Goal: Copy out the entries word for word, from their start through the line containing "locality: Mt. Bon-bon, Ilan Hsien.", with both ends included.

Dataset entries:
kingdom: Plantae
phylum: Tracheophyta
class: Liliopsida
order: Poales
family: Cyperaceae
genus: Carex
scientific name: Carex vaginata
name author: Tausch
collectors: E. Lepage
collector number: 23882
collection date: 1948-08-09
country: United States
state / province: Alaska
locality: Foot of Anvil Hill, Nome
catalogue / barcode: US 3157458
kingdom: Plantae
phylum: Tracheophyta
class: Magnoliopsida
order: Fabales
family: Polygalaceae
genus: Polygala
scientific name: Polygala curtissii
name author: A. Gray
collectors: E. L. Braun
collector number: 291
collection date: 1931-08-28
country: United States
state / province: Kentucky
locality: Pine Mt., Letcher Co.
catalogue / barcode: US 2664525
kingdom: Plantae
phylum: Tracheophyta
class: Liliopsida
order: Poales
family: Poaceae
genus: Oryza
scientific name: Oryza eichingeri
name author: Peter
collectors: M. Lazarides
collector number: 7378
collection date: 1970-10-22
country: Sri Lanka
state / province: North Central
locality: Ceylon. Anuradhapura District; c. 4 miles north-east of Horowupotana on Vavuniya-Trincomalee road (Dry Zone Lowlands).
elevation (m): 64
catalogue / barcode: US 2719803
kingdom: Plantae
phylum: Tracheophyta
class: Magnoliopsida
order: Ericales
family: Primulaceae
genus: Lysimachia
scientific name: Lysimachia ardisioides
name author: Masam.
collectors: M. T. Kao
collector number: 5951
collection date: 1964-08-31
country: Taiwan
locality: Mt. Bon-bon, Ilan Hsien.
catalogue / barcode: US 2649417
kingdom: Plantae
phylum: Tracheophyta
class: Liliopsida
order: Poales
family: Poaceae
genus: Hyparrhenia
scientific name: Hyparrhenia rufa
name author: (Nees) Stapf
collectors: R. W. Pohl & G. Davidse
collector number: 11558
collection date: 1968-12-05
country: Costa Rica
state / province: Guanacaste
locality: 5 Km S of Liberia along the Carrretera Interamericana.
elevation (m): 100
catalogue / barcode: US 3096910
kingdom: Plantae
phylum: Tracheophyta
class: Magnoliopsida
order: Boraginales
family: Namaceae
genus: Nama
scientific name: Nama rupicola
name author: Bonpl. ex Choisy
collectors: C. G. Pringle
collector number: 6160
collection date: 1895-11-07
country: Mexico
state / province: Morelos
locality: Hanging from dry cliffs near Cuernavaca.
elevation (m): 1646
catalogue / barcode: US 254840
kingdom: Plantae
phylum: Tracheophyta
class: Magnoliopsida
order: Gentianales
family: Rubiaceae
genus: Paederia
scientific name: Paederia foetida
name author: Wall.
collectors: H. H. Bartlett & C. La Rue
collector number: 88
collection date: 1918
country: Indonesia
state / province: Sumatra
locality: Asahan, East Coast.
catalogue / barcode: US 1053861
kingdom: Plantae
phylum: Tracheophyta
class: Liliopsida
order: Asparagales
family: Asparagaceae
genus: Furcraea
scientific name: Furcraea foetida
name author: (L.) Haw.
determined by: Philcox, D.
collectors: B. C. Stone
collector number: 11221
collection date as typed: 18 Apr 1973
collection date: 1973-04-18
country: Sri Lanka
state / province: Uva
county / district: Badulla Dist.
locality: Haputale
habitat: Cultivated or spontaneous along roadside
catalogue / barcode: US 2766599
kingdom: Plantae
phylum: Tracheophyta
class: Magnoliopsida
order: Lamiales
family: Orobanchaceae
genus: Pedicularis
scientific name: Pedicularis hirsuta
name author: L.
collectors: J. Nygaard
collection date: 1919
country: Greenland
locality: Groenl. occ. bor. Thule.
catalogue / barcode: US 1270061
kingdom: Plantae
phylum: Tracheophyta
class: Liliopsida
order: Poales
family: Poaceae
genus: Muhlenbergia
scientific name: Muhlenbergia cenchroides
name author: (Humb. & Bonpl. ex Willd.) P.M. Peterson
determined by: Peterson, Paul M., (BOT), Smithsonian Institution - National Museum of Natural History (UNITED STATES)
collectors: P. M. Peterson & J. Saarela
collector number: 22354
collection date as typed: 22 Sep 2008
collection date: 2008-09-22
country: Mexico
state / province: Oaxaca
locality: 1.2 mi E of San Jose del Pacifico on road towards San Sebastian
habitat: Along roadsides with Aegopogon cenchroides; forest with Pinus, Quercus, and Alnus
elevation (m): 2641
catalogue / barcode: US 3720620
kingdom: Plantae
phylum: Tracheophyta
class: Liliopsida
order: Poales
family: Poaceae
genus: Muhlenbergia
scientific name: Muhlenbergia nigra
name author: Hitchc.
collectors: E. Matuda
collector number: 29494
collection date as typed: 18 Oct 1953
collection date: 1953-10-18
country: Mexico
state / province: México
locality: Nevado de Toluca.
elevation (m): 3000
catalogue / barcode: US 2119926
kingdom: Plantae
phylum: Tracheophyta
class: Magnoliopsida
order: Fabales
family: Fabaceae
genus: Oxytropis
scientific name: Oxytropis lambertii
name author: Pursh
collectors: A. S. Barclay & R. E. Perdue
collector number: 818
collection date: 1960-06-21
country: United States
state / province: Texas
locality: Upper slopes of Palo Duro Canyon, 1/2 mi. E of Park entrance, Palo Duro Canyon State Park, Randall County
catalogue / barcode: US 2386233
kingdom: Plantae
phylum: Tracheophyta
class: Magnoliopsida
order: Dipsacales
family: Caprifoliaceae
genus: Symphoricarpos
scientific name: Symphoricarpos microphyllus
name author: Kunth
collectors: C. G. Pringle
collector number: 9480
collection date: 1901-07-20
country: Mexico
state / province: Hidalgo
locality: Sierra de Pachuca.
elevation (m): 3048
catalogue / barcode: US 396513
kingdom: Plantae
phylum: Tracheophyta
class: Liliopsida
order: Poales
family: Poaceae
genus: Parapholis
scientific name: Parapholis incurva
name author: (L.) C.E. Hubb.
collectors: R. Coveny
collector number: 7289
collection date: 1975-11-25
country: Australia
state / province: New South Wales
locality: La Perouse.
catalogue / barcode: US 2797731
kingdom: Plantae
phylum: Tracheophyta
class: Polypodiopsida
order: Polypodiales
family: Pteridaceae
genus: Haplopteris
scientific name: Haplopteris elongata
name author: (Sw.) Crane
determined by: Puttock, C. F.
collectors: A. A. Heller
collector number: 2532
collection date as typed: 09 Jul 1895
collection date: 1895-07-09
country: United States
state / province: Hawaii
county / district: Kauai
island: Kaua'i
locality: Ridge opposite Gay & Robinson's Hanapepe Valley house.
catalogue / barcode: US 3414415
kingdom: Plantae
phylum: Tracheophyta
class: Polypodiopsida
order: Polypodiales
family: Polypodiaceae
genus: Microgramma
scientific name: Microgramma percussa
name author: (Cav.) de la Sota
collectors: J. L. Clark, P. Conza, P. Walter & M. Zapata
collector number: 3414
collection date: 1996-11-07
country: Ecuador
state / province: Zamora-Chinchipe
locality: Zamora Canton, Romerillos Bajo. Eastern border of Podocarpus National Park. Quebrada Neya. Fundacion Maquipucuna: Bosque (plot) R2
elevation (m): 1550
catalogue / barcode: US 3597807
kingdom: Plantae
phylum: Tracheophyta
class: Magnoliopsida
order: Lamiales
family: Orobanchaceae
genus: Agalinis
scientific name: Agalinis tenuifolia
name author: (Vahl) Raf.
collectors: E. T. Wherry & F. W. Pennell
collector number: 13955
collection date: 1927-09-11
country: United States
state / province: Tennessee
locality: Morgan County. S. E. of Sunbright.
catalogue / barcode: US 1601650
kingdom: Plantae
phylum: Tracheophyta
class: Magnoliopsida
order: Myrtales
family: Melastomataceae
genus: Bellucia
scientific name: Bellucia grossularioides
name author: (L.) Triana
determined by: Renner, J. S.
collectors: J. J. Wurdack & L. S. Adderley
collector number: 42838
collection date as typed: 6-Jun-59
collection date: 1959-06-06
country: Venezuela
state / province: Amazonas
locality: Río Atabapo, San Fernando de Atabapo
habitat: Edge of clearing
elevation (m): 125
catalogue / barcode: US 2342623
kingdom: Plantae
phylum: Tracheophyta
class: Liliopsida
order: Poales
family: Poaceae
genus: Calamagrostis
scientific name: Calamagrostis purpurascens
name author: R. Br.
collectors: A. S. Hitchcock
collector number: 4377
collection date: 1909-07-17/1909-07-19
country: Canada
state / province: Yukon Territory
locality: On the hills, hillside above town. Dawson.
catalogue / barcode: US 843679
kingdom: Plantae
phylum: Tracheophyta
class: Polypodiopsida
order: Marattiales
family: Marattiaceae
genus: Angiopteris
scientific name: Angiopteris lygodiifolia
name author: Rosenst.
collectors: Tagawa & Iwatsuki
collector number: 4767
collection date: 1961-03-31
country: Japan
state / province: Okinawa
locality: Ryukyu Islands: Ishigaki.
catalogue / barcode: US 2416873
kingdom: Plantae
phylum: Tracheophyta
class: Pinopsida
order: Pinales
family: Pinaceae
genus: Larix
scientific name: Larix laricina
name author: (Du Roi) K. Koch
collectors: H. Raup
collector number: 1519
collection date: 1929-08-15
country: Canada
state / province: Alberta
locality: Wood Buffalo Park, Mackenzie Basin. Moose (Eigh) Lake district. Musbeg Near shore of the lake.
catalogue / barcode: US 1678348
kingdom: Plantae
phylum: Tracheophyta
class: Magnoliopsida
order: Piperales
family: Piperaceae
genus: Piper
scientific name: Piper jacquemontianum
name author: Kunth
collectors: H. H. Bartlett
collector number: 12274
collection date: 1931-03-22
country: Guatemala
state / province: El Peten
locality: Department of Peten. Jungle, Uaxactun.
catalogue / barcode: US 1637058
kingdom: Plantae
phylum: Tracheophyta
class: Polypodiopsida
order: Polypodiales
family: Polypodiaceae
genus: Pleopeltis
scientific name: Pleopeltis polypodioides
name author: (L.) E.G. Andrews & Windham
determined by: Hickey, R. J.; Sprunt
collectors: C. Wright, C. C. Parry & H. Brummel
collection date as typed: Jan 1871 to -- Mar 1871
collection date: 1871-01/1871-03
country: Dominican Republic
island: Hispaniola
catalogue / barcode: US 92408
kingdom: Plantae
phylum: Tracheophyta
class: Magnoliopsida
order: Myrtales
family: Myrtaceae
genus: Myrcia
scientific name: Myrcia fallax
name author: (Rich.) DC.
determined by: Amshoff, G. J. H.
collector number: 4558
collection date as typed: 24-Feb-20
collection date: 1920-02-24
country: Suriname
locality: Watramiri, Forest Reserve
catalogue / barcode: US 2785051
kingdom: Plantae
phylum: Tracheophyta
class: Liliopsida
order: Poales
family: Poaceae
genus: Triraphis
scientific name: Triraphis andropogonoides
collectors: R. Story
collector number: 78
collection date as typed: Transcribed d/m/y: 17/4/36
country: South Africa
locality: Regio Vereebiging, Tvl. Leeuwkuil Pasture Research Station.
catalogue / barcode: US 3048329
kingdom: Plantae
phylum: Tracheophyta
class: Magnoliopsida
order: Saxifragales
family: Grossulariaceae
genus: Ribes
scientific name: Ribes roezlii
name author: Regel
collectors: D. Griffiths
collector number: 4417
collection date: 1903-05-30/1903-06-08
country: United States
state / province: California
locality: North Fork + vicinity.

Complete output:
kingdom: Plantae
phylum: Tracheophyta
class: Liliopsida
order: Poales
family: Cyperaceae
genus: Carex
scientific name: Carex vaginata
name author: Tausch
collectors: E. Lepage
collector number: 23882
collection date: 1948-08-09
country: United States
state / province: Alaska
locality: Foot of Anvil Hill, Nome
catalogue / barcode: US 3157458
kingdom: Plantae
phylum: Tracheophyta
class: Magnoliopsida
order: Fabales
family: Polygalaceae
genus: Polygala
scientific name: Polygala curtissii
name author: A. Gray
collectors: E. L. Braun
collector number: 291
collection date: 1931-08-28
country: United States
state / province: Kentucky
locality: Pine Mt., Letcher Co.
catalogue / barcode: US 2664525
kingdom: Plantae
phylum: Tracheophyta
class: Liliopsida
order: Poales
family: Poaceae
genus: Oryza
scientific name: Oryza eichingeri
name author: Peter
collectors: M. Lazarides
collector number: 7378
collection date: 1970-10-22
country: Sri Lanka
state / province: North Central
locality: Ceylon. Anuradhapura District; c. 4 miles north-east of Horowupotana on Vavuniya-Trincomalee road (Dry Zone Lowlands).
elevation (m): 64
catalogue / barcode: US 2719803
kingdom: Plantae
phylum: Tracheophyta
class: Magnoliopsida
order: Ericales
family: Primulaceae
genus: Lysimachia
scientific name: Lysimachia ardisioides
name author: Masam.
collectors: M. T. Kao
collector number: 5951
collection date: 1964-08-31
country: Taiwan
locality: Mt. Bon-bon, Ilan Hsien.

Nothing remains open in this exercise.